На протяжении двух этих периодов сейсмограф истории, кажется на первый взгляд, отмечает колебания столь же резкие, как и теперь. Толчки, оползни и валы прилива выглядят, при поверхностном рассмотрении, не меньшими по воздействию, чем в наше время. Но если копнуть поглубже, то вскоре обнаружится, что как во времена Ренессанса и Реформации, так и во времена Революции и Наполеона устои общества были поколеблены в меньшей степени, чем это имеет место сейчас. И прежде всего: в обоих предшествующих периодах надежда и идеалы в большей степени определяли всеобщий культурный климат, чем в наши дни. Хотя и прежде некоторые полагали, что исчезновение того старого, что было им дорого, говорит о гибели мира, чувство грозящей опасности краха цивилизации не распространялось столь широко и не опиралось на столь точные наблюдения, как в наше время. И наша историческая оценка подтверждает позитивное содержание тогдашних поворотов в культуре: мы не можем воспринимать их иначе, как, главным образом, восход и подъем.

※

▶ [УСЛОВИЕ ЗАДАЧИ] Процитируйте дословно и целиком отрывок выше об исторических переменах в культуре.

※

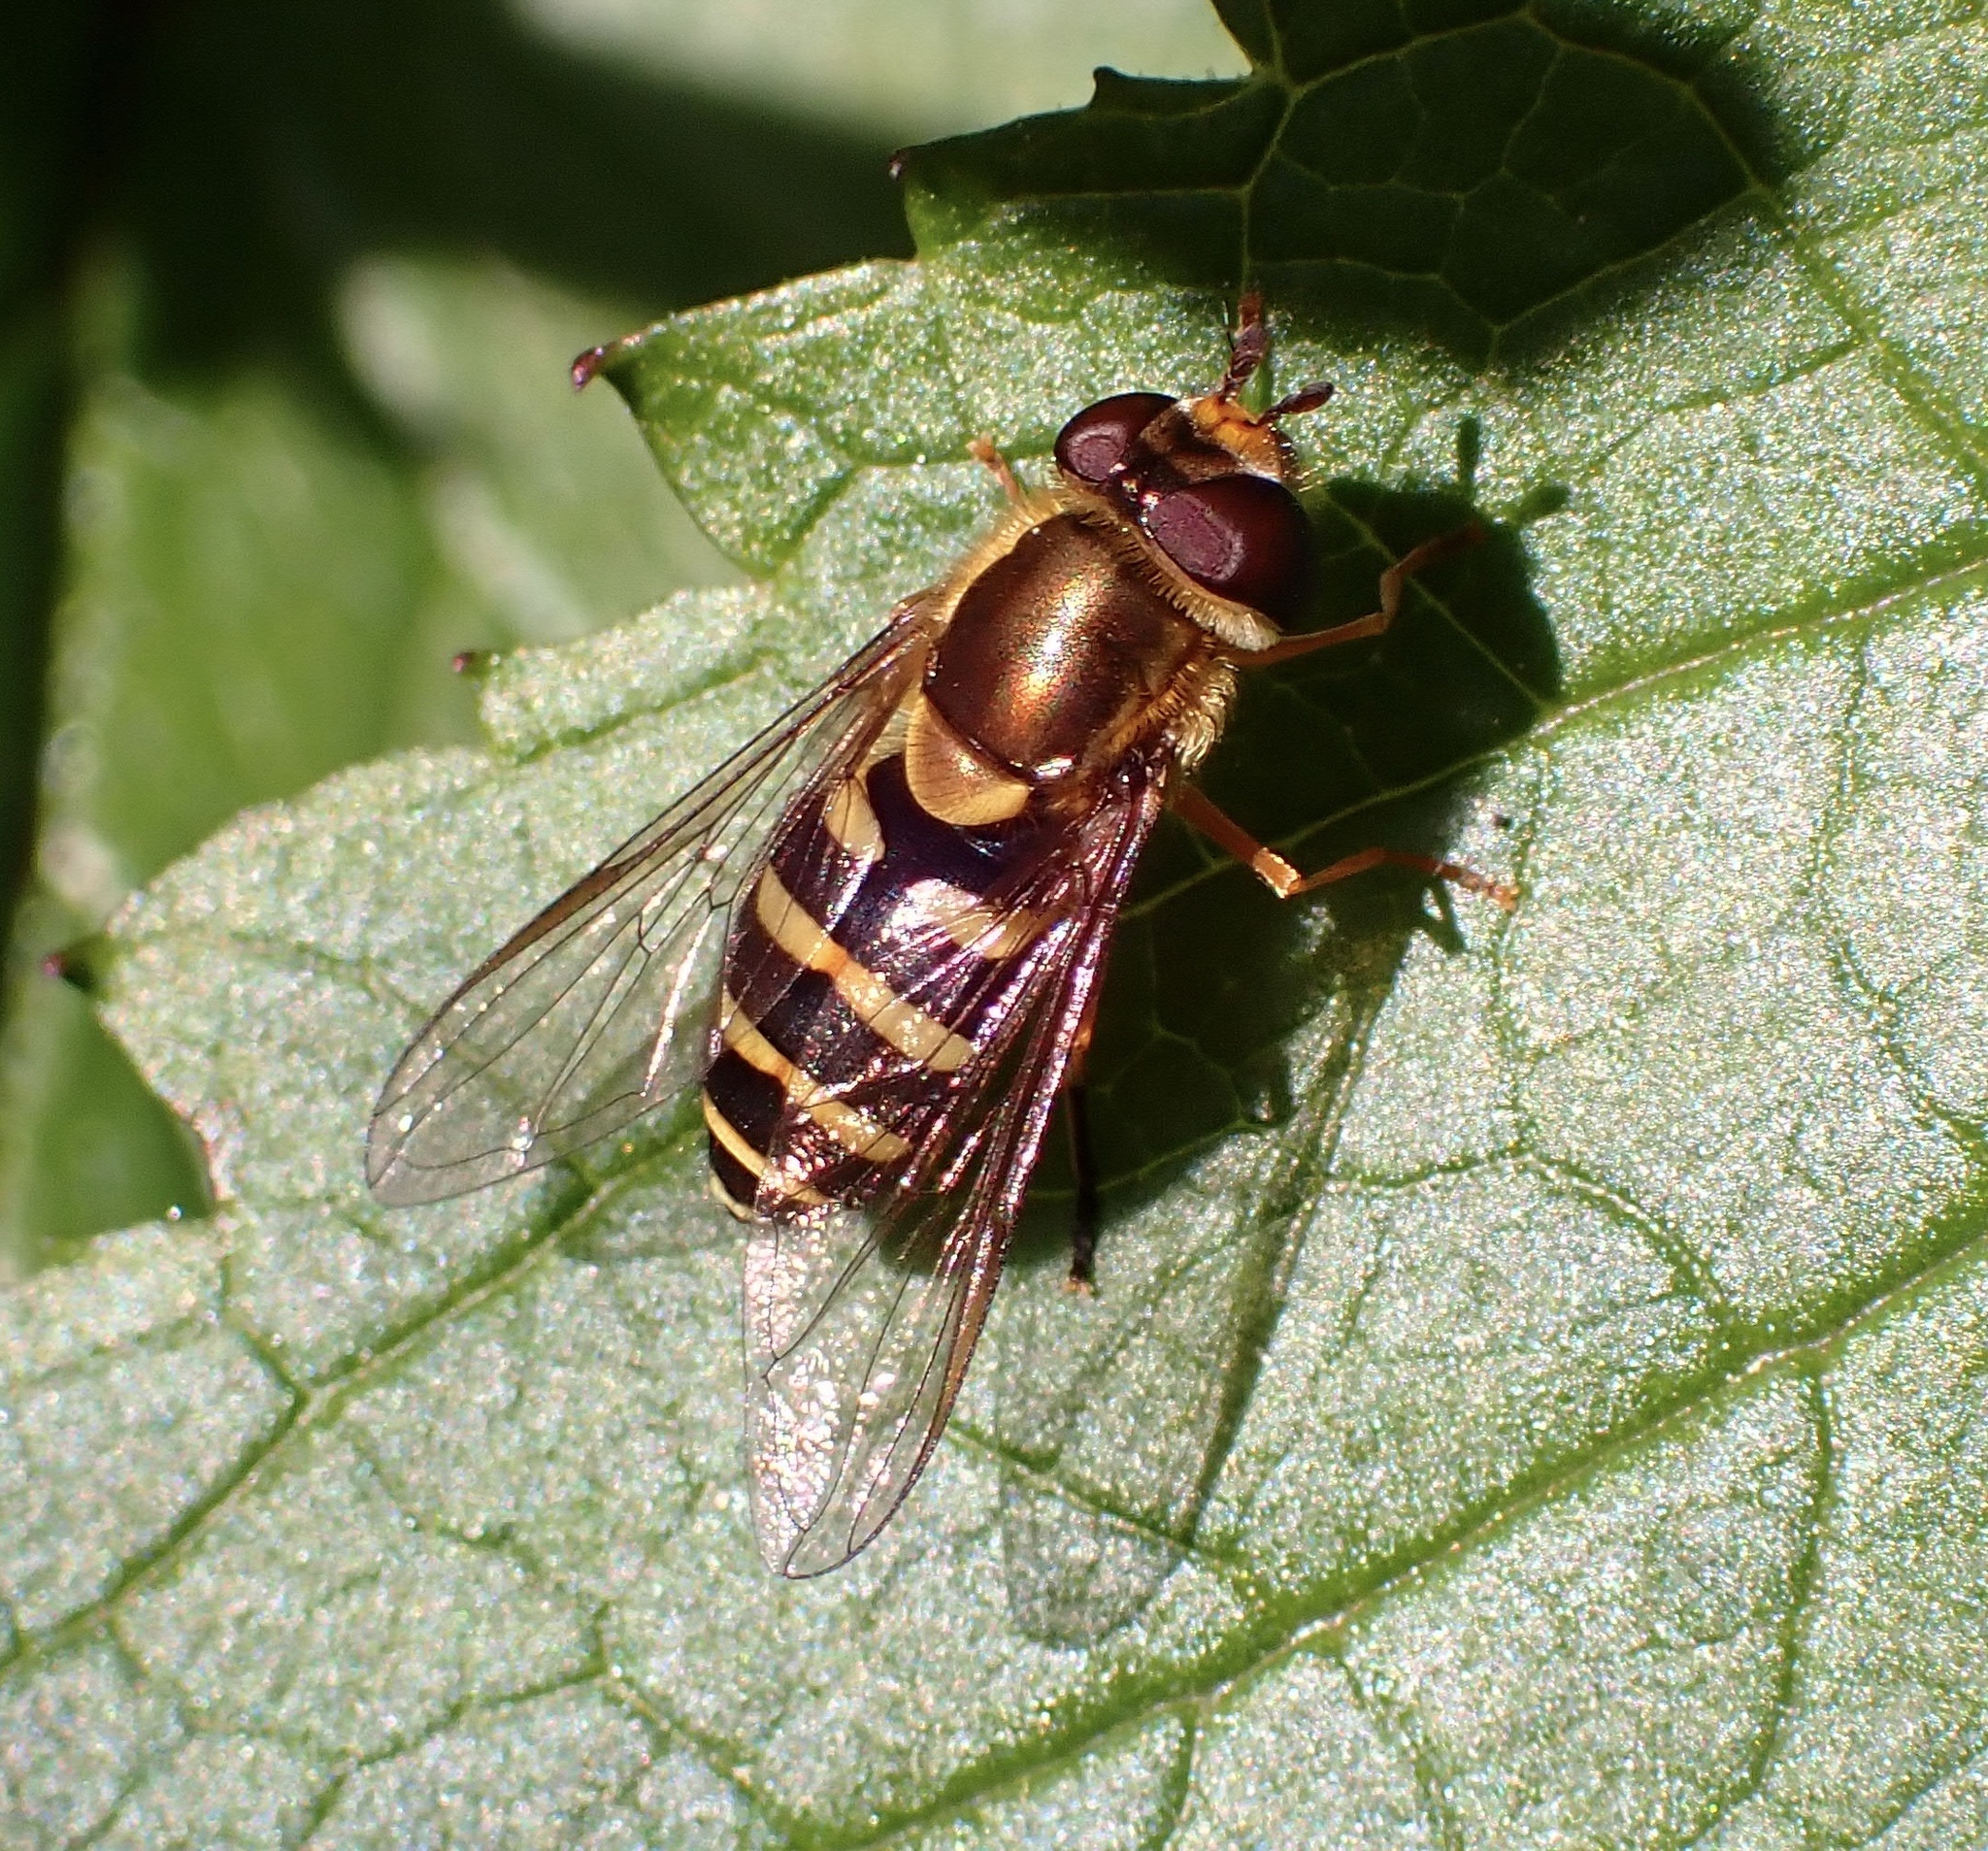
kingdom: Animalia
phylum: Arthropoda
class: Insecta
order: Diptera
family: Syrphidae
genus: Syrphus
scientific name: Syrphus opinator
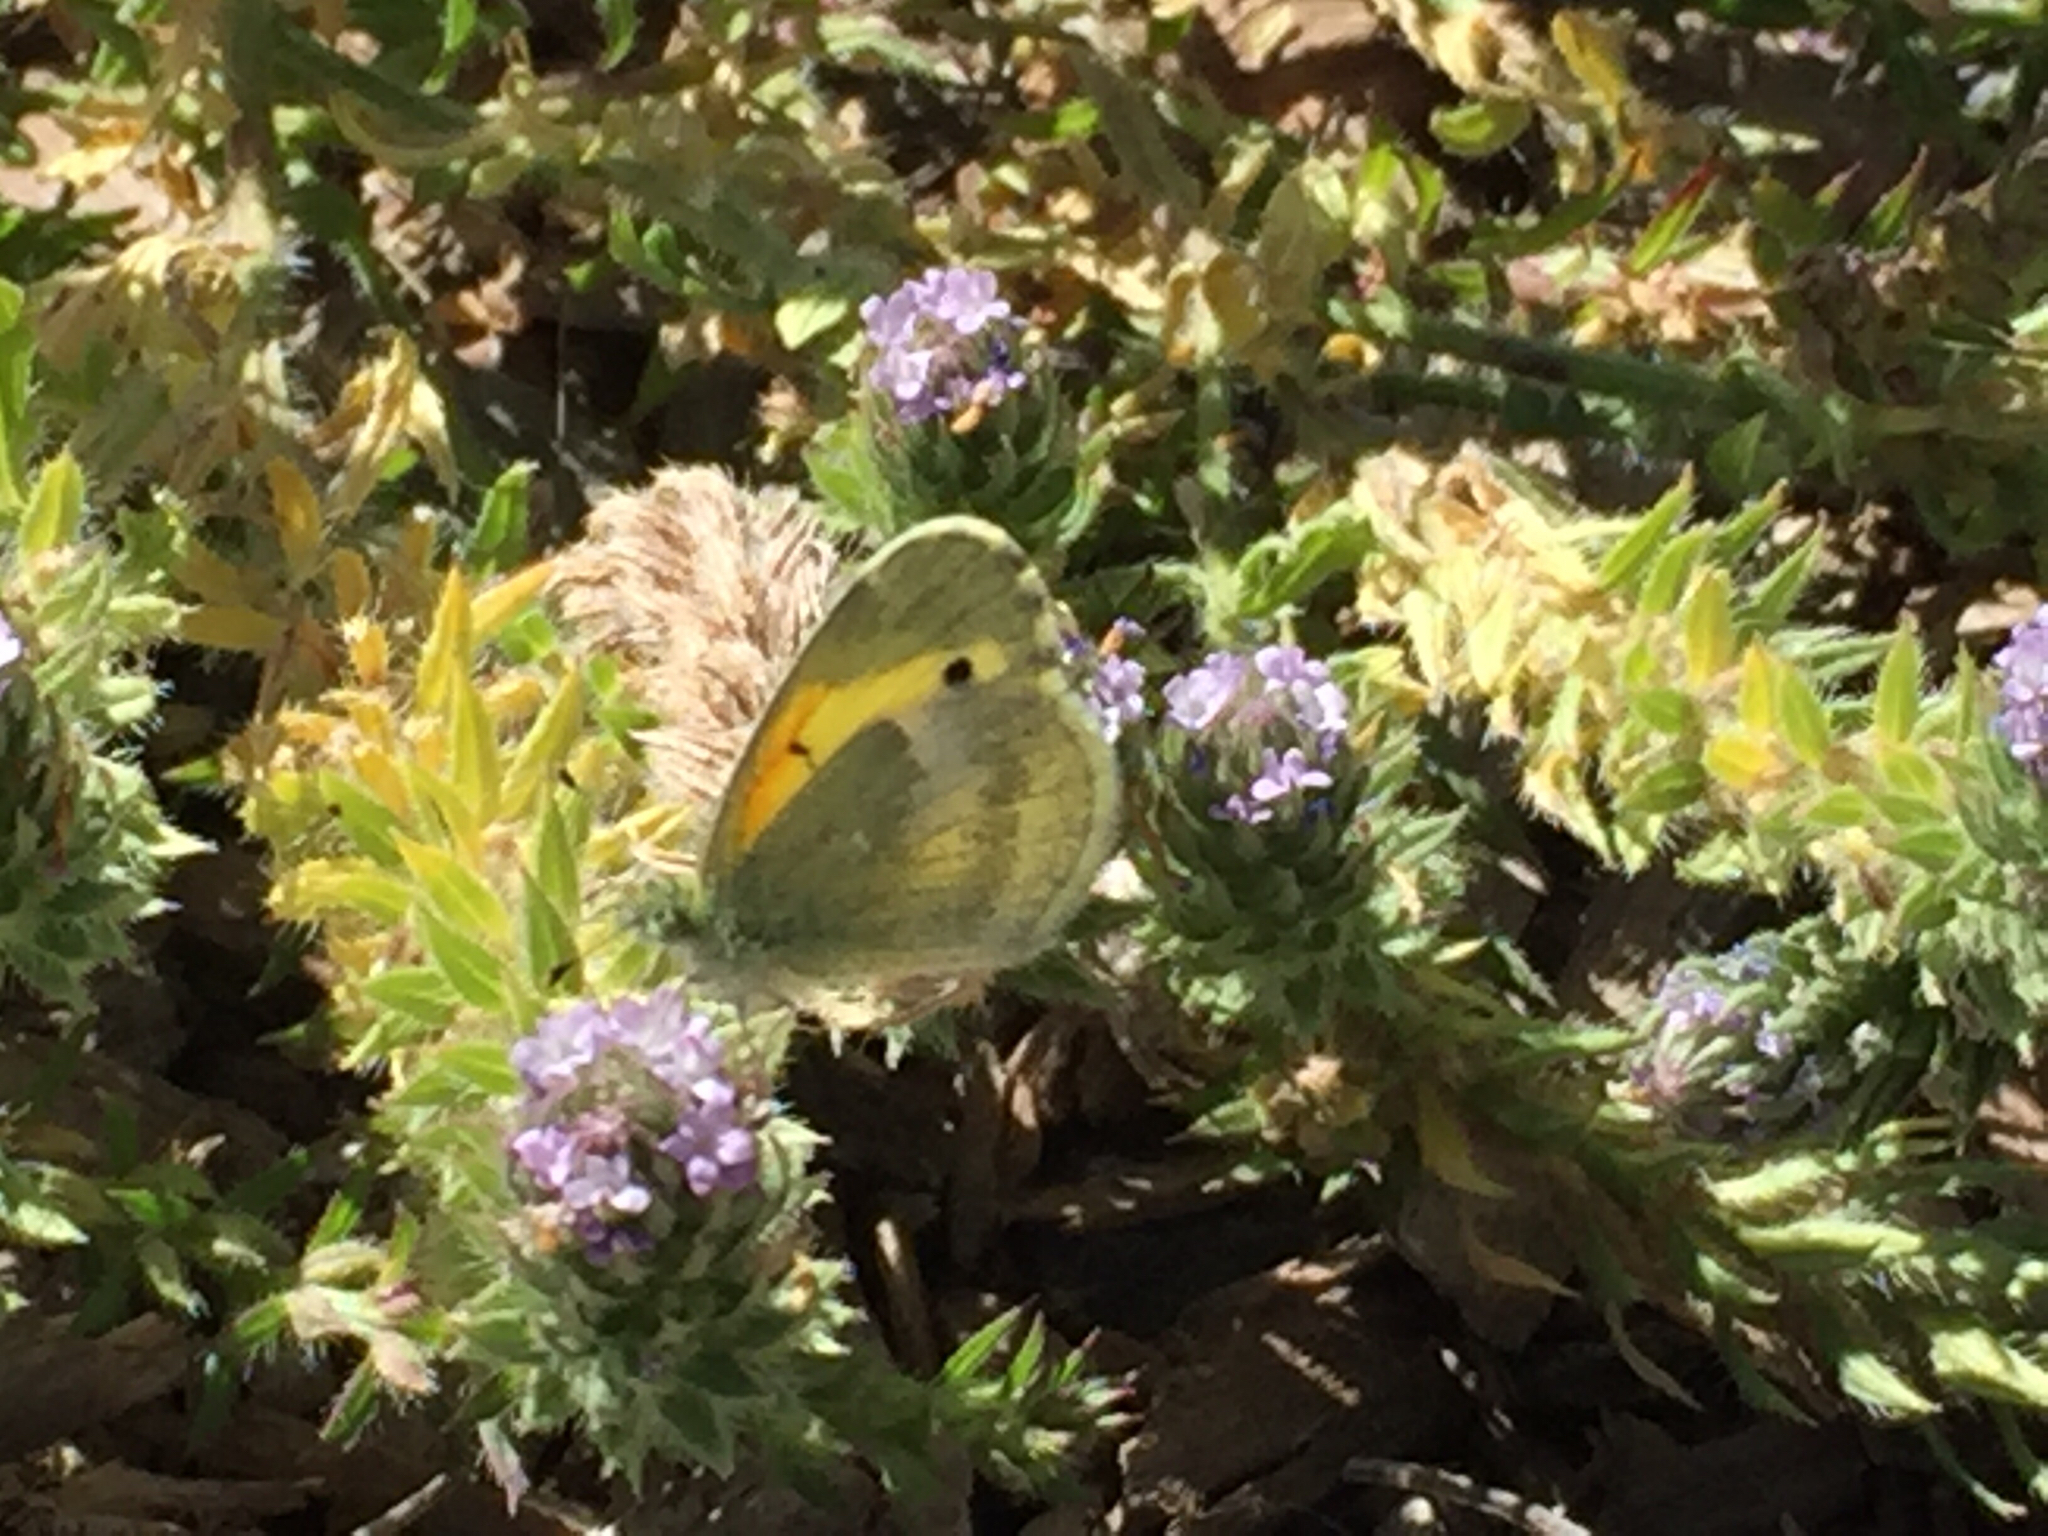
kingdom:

※

▶ [ВЫПОЛНЕННОЕ ЗАДАНИЕ]
На протяжении двух этих периодов сейсмограф истории, кажется на первый взгляд, отмечает колебания столь же резкие, как и теперь. Толчки, оползни и валы прилива выглядят, при поверхностном рассмотрении, не меньшими по воздействию, чем в наше время. Но если копнуть поглубже, то вскоре обнаружится, что как во времена Ренессанса и Реформации, так и во времена Революции и Наполеона устои общества были поколеблены в меньшей степени, чем это имеет место сейчас. И прежде всего: в обоих предшествующих периодах надежда и идеалы в большей степени определяли всеобщий культурный климат, чем в наши дни. Хотя и прежде некоторые полагали, что исчезновение того старого, что было им дорого, говорит о гибели мира, чувство грозящей опасности краха цивилизации не распространялось столь широко и не опиралось на столь точные наблюдения, как в наше время. И наша историческая оценка подтверждает позитивное содержание тогдашних поворотов в культуре: мы не можем воспринимать их иначе, как, главным образом, восход и подъем.